Reputation: 131
Let say I have a data frame that looks like this :
>df
col1 col2 col3
12 NA 2
21 11 NA
NA 2 NA
3 NA NA
NA NA 4
8 12 5
41 39 9
I want to omit the NA, but the NA in col3 is a piece of precious information, so I don't want to fill it in with any other value without more information. Thus, I want to omit the NA that does not overlap with the NA in col3 only.
So it would look like this :
>df
col1 col2 col3
21 11 NA
NA 2 NA
3 NA NA
8 12 5
41 39 9
The only reason why NA in col2 and col1 is still there because deleting their row will cause the NA in col3 to be deleted also, which is what I want to prevent. Thus, I can tolerate those leftover NA from col1 and col2.
Is there any convenient way for me to do this or any package to tackle this problem? I have tried using filter :
df <- df %>% filter(complete.cases(df[, -3]))
But it became like this instead since there is overlapping NA :
>df
col1 col2 col3
21 11 NA
8 12 5
41 39 9
Any thoughts? Thanks in advance~
Upvotes: 1
Views: 121
Reputation: 887891
We can create a condition with rowSums
df1[!(rowSums(is.na(df1[-3])) > 0 & !is.na(df1[[3]])),]
# col1 col2 col3
#2 21 11 NA
#3 NA 2 NA
#4 3 NA NA
#6 8 12 5
#7 41 39 9
When we do the rowSums(is.na(df1[-3])) > 0
, it is checking for any NA in the first two columns and returns TRUE for those cases
rowSums(is.na(df1[-3])) > 0
#[1] TRUE FALSE TRUE TRUE TRUE FALSE FALSE
But, we want to remove that first row because there is no NA
for that row in 'col3'
Next we check for NA
s in 'col3'
is.na(df1[[3]])
#[1] FALSE TRUE TRUE TRUE FALSE FALSE FALSE
Wherever, there is TRUE, we want to keep it. So, if we do &
, it will return the NA
common in both
(rowSums(is.na(df1[-3])) > 0 & !is.na(df1[[3]]))

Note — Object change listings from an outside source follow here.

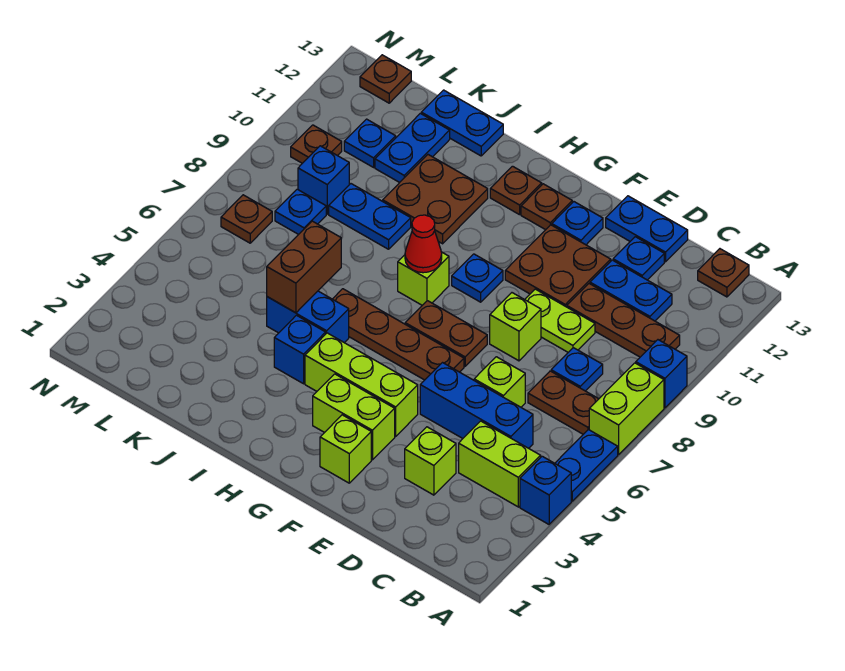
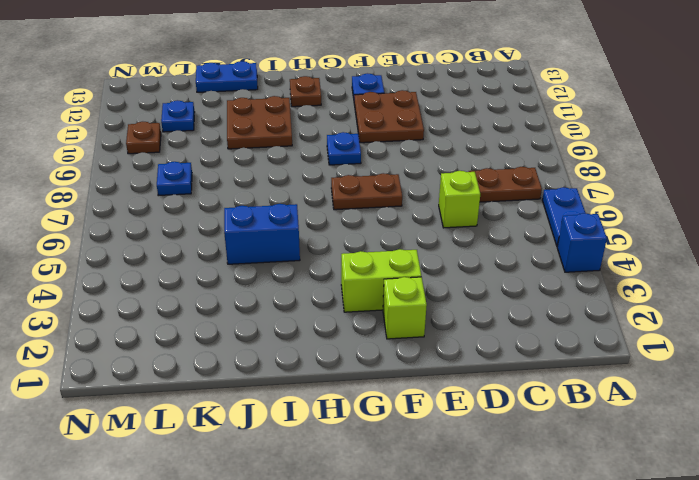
none -> lime brick A7:A8 level 1
none -> blue brick A9 level 1
none -> lime brick B4:C4 level 1
none -> brown plate B10:D10 level 1

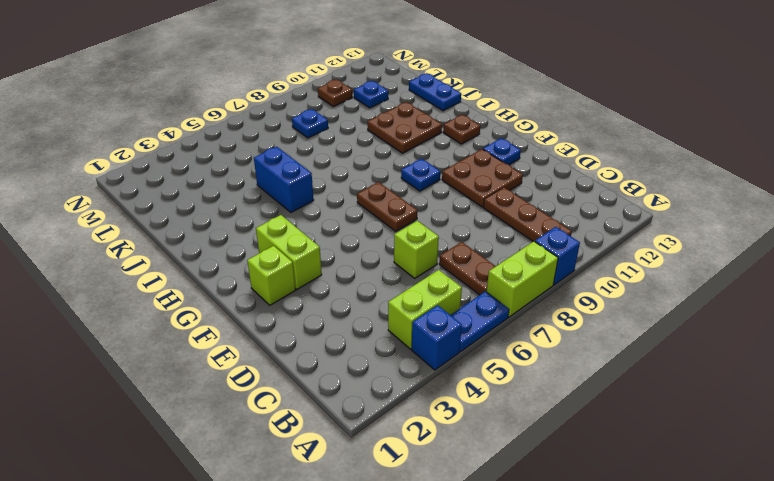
lime brick B4:B5 level 1 -> lime brick B4:C4 level 1
none -> brown plate B13 level 1
none -> blue brick C5:E5 level 1
none -> blue plate C8 level 1
none -> blue plate C11:D11 level 1

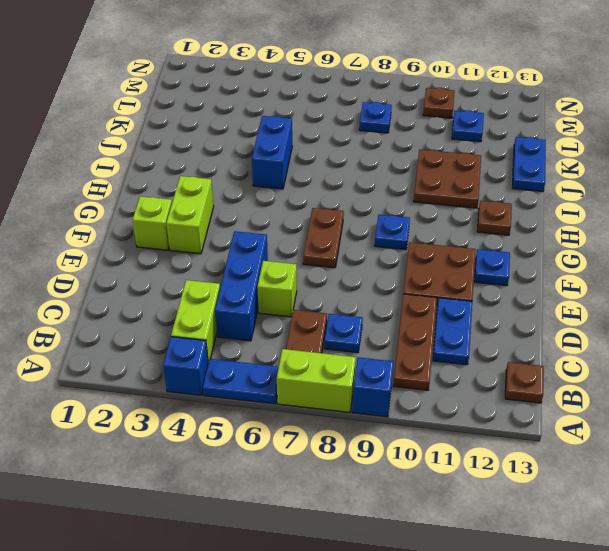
none -> lime brick D3 level 1
none -> lime plate D9:E9 level 1
none -> blue plate D12 level 1
none -> blue plate D13:E13 level 1

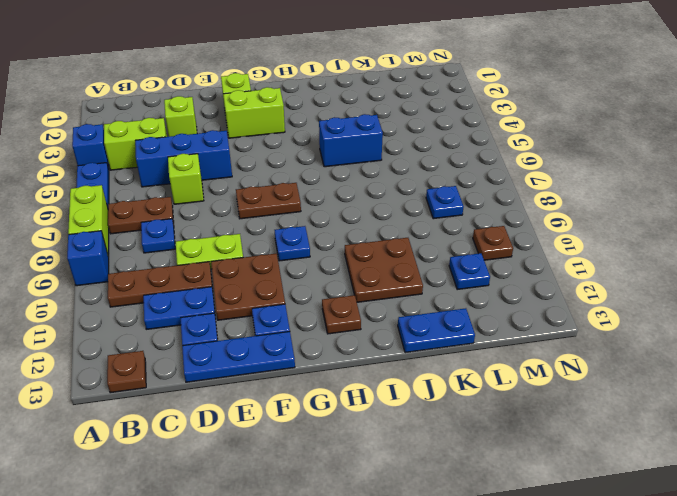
blue plate D13:F13 level 1 -> blue plate D13:E13 level 1
none -> lime brick E8 level 1
none -> lime brick F4:H4 level 1
none -> brown plate F6:I6 level 1
none -> brown plate G12 level 1

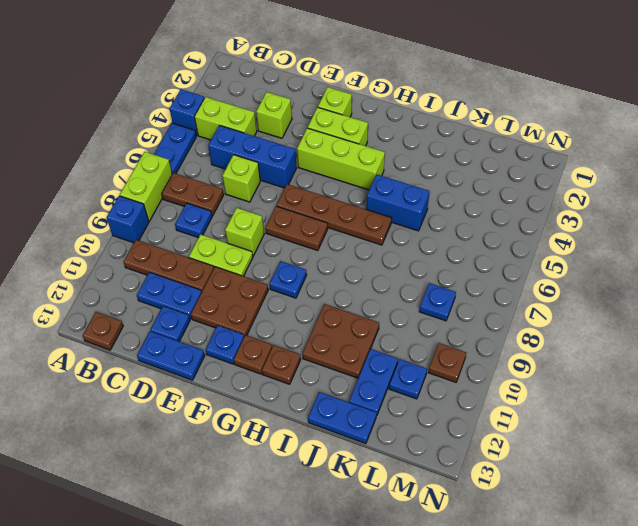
none -> lime brick H8 level 1
none -> blue brick I4 level 1
none -> blue plate J9:K9 level 1
none -> blue brick L9 level 1

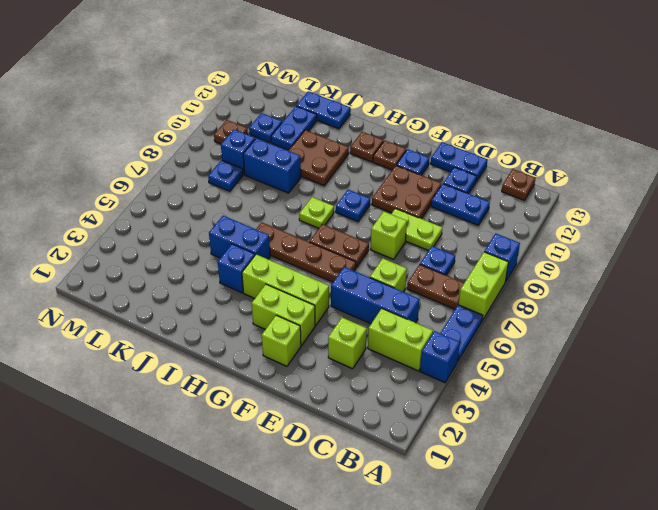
lime plate H8 level 1 -> lime brick H8 level 1
blue brick J9:K9 level 1 -> blue plate J9:K9 level 1
none -> brown plate B10:D10 level 1
none -> brown plate M7 level 1
none -> brown plate M13 level 1
none -> red cone H8 level 2

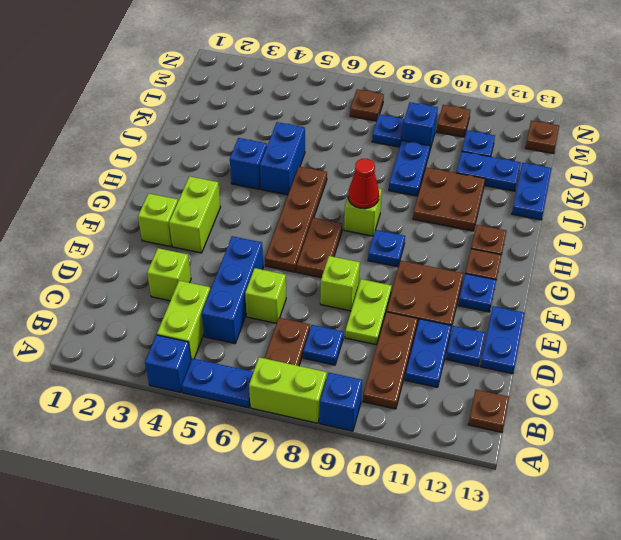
none -> lime brick F4:H4 level 1
none -> brown brick J5:J6 level 2

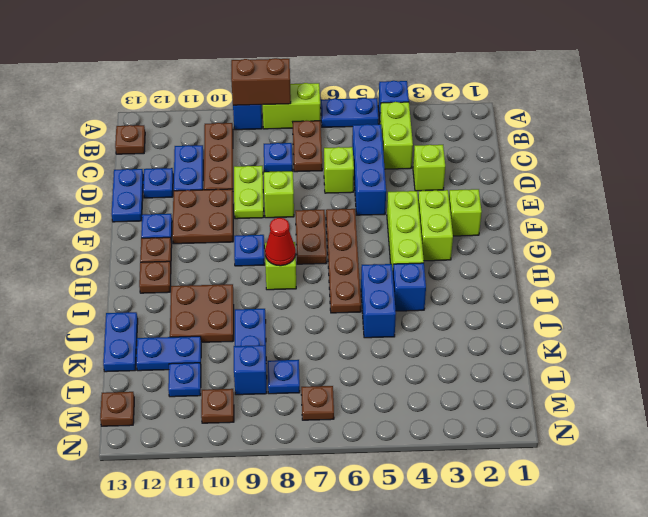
brown brick A8:A9 level 2 -> brown brick J5:J6 level 2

#[1] TRUE FALSE FALSE FALSE TRUE FALSE FALSE
i.e. 1st and 5th row have NA in both blocks of columns. Negating it changes TRUE-> FALSE
and FALSE-> TRUE
!(rowSums(is.na(df1[-3])) > 0 & !is.na(df1[[3]]))

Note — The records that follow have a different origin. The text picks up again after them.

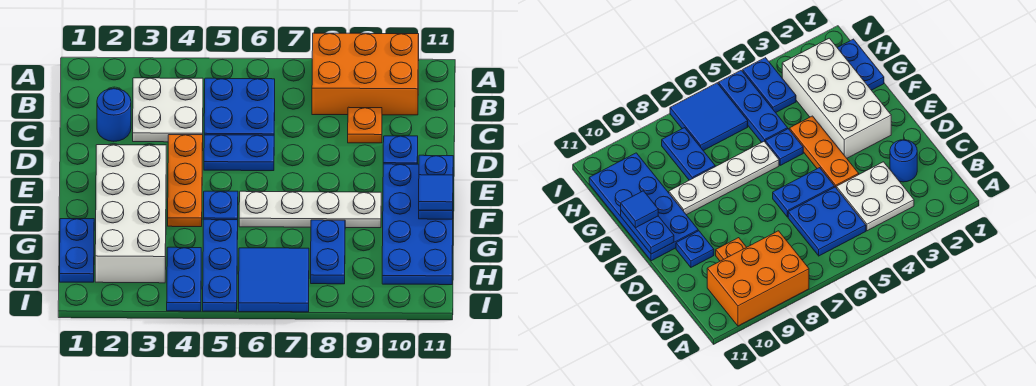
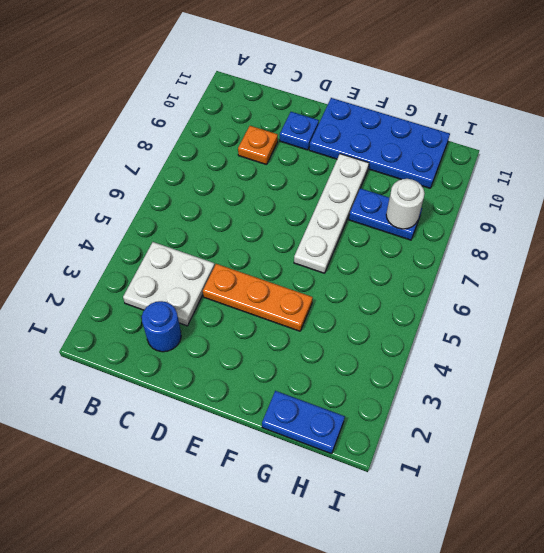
white round brick H8 level 2 -> none
none -> orange brick A8:B10 level 1
none -> blue plate B5:C6 level 1
none -> blue plate D5:D6 level 1

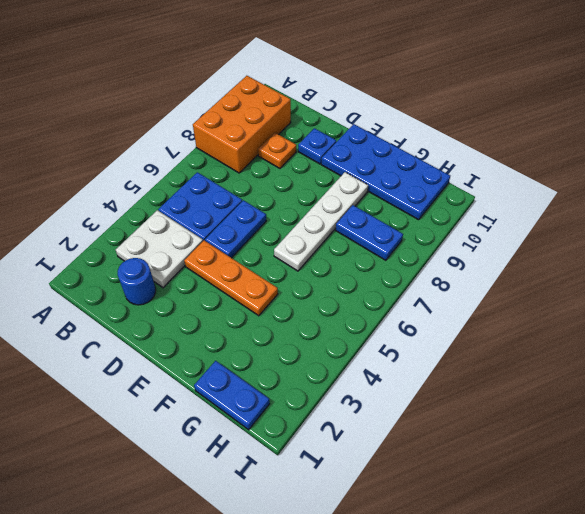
none -> white brick E2:H3 level 1
none -> blue plate F5 level 1
none -> blue plate G5:I5 level 1

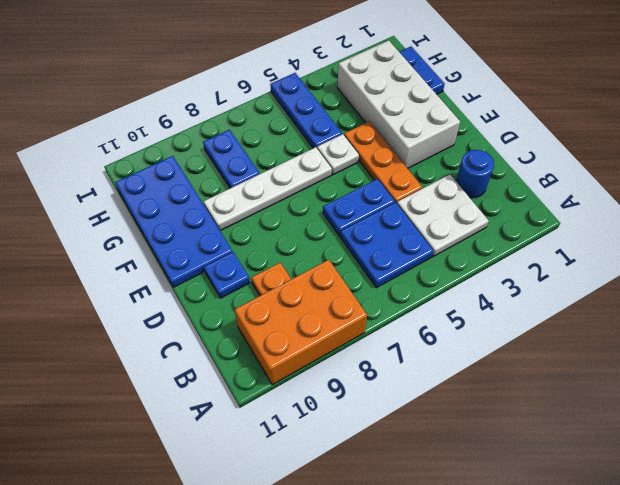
white plate F5 level 1 -> blue plate F5 level 1
none -> blue plate H4:I4 level 1
none -> blue tile H6:I7 level 1
none -> blue plate E11:F11 level 2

#[1] FALSE TRUE TRUE TRUE FALSE TRUE TRUE
which are the rows that can have both sets not having any NA or 'col3' having NA and other rows may or not have NA
Or use the same logic in filter
library(dplyr)
df1 %>%
filter(!(rowSums(is.na(.[-3])) > 0 & !is.na(col3)))
df1 <- structure(list(col1 = c(12L, 21L, NA, 3L, NA, 8L, 41L), col2 = c(NA,
11L, 2L, NA, NA, 12L, 39L), col3 = c(2L, NA, NA, NA, 4L, 5L,
9L)), class = "data.frame", row.names = c(NA, -7L))
Upvotes: 1